The brilliant light swept across his closed eyes, filling his vision with bloody illumination. A voice was speaking, saying words he couldn’t hear. He relaxed his grip on the gun. His head jerked upright and Michael realized that someone was talking to him, not Dr. Anne or the deceased president of the United States or conspirators or good Dr. Mudd.

The voice was that of a scrawny man in his late fifties, sticking his face out of a car window not three feet from where Michael huddled. He apparently hadn’t seen the gun, which Michael now slipped back into his pocket.

“Say, you all right, young man?”

“I…”

“You hurt yourself?”

“My car,” he mumbled. “My car…”

The gray and skinny man was driving a battered old Jeep with a scabby canvas top and vinyl sheets for windows. “You had an accident? And you couldn’t find a phone that worked. Sure, sure. They’re mostly all out. ’Causa the storm. How bad you hurt?”

Michael breathed deeply several times. The panic diminished. “Not bad but my car’s in a state. She wasn’t that good. Not like the old Cadillac.”

“No. Well. Come on, I’ll ride you over to the hospital. You should get looked at.”

“No, no, I’m fine. But I’m turned around. You know where Cedar Swamp is? Cedar Swamp Road, I mean.”

“Sure I do. You live there?”

“People I’m supposed to see. I’m late. And they’ll be worried.”

“Well, I’ll drive you over.”

“You’d do that for me?”

“I think I ought to be taking you to the emergency room what with that wrist of yours.”

“No, just get me to my friends. There’s a doctor there. Dr. Mudd, you know him?”

“Don’t believe I do, no.”

“He’s a good doctor.”

“Well, that’s good. Because that wrist is pretty surely broken.”

“Give me a ride”-Michael stood up slowly-“and I’ll be your friend till your dying day.”
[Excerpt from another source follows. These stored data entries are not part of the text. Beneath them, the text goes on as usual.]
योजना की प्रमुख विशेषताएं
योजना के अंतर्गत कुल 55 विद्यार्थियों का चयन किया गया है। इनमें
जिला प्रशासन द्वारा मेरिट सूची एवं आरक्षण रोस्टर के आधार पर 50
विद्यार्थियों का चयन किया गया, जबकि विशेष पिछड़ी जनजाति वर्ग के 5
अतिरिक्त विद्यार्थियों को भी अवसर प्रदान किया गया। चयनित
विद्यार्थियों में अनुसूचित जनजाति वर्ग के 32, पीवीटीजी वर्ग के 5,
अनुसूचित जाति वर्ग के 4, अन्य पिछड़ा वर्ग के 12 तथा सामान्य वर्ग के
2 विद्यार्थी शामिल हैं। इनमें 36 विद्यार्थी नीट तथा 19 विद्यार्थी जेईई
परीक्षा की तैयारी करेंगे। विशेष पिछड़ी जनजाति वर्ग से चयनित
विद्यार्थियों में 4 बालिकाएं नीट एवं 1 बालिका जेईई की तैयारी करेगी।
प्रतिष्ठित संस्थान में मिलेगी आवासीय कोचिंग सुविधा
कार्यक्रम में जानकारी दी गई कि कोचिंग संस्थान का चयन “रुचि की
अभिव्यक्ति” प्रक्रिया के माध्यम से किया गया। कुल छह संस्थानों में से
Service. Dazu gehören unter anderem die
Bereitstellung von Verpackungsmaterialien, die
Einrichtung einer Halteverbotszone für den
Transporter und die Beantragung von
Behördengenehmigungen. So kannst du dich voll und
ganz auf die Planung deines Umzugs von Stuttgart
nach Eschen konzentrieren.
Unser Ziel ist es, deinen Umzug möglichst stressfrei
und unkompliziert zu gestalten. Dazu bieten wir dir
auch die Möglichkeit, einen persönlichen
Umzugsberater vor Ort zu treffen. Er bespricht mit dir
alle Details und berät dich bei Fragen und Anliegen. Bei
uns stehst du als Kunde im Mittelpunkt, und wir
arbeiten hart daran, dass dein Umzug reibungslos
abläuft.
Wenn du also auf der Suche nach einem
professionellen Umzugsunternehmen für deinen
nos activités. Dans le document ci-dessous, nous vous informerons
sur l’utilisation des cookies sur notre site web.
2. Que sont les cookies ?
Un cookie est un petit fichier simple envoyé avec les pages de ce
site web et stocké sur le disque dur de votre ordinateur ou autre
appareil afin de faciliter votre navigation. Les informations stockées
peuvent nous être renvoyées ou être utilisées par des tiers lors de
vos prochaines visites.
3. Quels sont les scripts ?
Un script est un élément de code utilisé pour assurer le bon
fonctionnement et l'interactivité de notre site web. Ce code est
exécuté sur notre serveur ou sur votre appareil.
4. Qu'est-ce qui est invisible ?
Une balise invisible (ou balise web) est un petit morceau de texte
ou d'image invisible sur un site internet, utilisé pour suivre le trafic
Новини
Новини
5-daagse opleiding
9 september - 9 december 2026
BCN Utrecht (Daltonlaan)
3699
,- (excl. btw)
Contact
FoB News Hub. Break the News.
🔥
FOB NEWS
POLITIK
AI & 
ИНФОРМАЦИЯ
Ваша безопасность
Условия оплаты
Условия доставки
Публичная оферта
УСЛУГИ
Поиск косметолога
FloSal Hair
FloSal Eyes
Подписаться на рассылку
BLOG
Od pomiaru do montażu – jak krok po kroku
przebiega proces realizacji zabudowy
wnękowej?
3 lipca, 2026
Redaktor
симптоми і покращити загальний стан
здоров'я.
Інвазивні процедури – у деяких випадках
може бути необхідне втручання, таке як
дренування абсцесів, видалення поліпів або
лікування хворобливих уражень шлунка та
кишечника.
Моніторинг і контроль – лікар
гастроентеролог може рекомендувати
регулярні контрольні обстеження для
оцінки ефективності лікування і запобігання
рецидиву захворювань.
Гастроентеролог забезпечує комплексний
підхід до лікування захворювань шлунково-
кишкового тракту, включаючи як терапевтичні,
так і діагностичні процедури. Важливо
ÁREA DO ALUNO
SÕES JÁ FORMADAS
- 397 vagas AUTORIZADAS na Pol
The man hesitated for an uncomfortable moment, then said, “Uh-huh… Well, hop in. Only mind the door. You’re a tall one.”

“Owen’s trying to make it back here to the house,” Lis explained. “I’m sure of it. And I think Hrubek’s chasing him.”

“Why wouldn’t he just go to the station house?” the deputy asked.

“He’s worried about us being here, I’m sure,” Lis said. She said nothing about the real reason that Owen wouldn’t go to the police.

“I don’t know,” the deputy said. “I mean, Stan told me-”

“Look, there’s nothing to talk about,” Lis said. “I’m going out there.”

The deputy objected uneasily, “Well, Lis…”

Portia again echoed his thoughts. “Lis, there’s nothing you can do.”

Heck took off his pitiful baseball cap and scratched his head. When he replaced the hat, he left a forelock of curly hair dipping toward his right eye. He was studying her. “You testified at his trial?”

Lis looked back at him. “I was the chief prosecution witness.”

He was nodding slowly. Finally he said, “I arrested me a fair number of men and testified at their trials. None of them ever came after me.”